-- Listed entries follows --

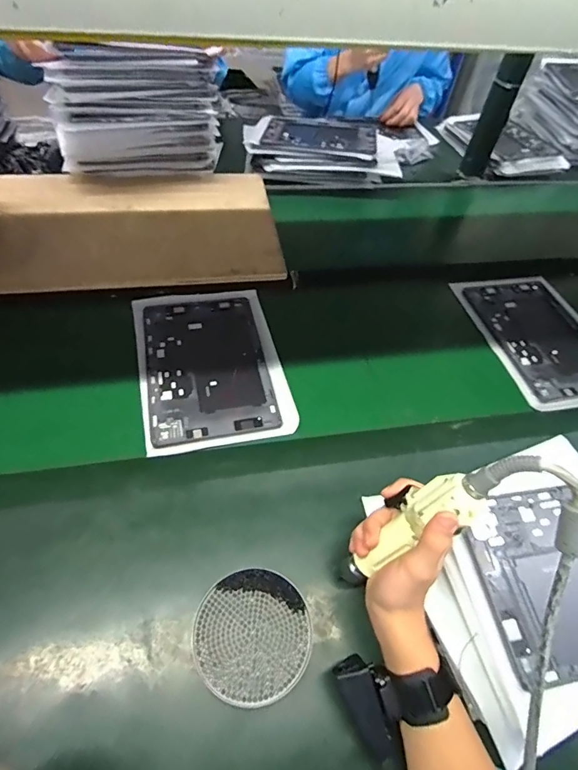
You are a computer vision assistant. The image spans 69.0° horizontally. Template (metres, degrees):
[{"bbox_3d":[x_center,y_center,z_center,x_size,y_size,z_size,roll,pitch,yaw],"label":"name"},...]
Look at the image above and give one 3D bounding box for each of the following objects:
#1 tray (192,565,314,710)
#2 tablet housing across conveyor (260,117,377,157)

-- Listed entries concluded --

- Assignment -
Search the material above for "image". Copy each line that has it.

- Result of the exercise -
You are a computer vision assistant. The image spans 69.0° horizontally. Template (metres, degrees):
Look at the image above and give one 3D bounding box for each of the following objects:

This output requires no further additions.